=== ACTIVITY 1 ===
List each line of the rows that contains the string "Jennifer".

=== SOURCE PASSAGE ===
*** Begin section ***

It's sad that myopic, hysterical, anti-Microsoft rants citing dead bodies and destroyed lives get upvotes on Hacker News.

2 comments

Indeed, Gates has likely helped create more billionaires and millionaires than anyone currently living.

Think of the ecosystem surrounding Microsoft: all of the hardware companies, peripherals, software, training, education and jobs that would not exist were it not for "a pc on every desktop." Not to mention the millions of people using Windows to run their businesses.

I might add also that Gates billions are not sitting in a vault. It gets invested and that capital is used by others to create their own empires.

Wealth is fractal. A major success can generate an explosion of wealth further down the chain.

Wether you agree with Billy Boy's tactics or not, it's petty to call him "evil".. he's had made an immeasurable impact on the world and done so in a way that directly or indirectly changed the lives of millions of people.

To fault him for giving away his fortune? Well that's just a whole other level of absurdity. He's under no obligation to give it away, and yet he is. One might argue over the efficacy of his plans, but surely humanity will benefit in the end.

The real questions are: Is it better to give away your wealth incrementally or in one lump sum at the end? Is more taxation better or less? Is a monopoly more effective at wealth creation or is a more diverse market better? It's impossible to answer.

Gates was just the person in the right place at the right time. It was the computer industry that's made all those billionaires and millionaires. You think we'd have stayed at a standstill for the last 20 years if Gates hadn't stepped up? Come on.

*** End section ***

=== DATASET RECORDS ===
*** Begin section ***

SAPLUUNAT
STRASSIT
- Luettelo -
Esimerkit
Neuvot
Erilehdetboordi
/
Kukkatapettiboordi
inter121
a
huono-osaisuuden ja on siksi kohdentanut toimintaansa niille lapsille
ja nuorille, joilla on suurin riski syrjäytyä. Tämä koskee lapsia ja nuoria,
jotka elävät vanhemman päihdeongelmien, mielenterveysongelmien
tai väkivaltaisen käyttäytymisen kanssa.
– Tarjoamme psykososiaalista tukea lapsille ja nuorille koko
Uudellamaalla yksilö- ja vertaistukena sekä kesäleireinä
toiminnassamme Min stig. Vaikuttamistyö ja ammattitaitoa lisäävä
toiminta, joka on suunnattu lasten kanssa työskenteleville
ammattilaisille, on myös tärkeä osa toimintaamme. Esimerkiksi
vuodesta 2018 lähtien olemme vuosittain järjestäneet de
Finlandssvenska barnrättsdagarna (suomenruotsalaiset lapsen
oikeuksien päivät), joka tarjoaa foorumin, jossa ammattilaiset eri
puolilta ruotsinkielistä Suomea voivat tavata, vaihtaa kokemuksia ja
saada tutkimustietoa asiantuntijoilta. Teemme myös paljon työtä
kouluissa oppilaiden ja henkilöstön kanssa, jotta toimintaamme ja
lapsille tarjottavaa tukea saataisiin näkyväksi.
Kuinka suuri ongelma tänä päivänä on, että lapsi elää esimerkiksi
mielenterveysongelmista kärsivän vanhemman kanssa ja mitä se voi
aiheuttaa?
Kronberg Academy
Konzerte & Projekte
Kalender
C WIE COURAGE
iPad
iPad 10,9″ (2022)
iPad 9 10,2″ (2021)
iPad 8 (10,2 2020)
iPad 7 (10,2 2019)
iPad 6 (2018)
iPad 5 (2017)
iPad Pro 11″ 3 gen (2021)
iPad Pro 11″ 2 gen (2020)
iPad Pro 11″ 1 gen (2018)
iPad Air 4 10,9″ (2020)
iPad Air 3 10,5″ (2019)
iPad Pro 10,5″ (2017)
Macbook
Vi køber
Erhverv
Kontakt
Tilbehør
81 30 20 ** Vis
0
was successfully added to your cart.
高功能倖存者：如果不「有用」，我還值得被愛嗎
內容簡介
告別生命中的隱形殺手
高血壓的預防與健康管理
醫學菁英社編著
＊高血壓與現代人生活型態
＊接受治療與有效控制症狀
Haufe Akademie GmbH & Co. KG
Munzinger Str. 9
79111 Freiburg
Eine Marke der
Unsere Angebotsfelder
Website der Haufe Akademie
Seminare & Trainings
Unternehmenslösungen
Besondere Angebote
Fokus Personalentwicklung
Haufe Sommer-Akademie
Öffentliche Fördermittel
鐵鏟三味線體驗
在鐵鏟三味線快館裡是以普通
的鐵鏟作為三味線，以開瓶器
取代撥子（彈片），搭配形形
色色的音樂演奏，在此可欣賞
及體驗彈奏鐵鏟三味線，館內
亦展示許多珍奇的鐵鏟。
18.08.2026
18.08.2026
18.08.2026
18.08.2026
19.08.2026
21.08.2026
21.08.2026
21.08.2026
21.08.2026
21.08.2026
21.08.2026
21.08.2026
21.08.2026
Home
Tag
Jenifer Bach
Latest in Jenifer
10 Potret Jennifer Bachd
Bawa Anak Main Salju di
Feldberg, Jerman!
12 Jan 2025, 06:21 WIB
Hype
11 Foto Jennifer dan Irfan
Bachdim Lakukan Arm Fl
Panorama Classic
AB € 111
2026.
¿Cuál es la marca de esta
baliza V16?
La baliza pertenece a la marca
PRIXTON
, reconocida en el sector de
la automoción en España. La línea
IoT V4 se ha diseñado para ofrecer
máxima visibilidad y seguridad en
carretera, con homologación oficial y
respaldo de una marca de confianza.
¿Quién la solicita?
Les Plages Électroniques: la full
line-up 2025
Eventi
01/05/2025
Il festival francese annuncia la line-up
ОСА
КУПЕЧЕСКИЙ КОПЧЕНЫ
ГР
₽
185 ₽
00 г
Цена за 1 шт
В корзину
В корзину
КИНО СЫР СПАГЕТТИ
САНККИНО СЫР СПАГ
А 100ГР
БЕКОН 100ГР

*** End section ***

=== ACTIVITY 2 ===
Answer these questions using the passage about Bill Gates:
(a) What does the passage say happens to Gates's billions rather than sitting in a vault?
(b) Which slogan does the passage quote when describing the ecosystem surrounding Microsoft?
(c) Which industry does the passage credit with making all those billionaires and millionaires?

=== ANSWER SPACE 1 ===
10 Potret Jennifer Bachd
11 Foto Jennifer dan Irfan

=== ANSWER SPACE 2 ===
(a) They get invested, and others use that capital to create their own empires.
(b) "a pc on every desktop."
(c) The computer industry.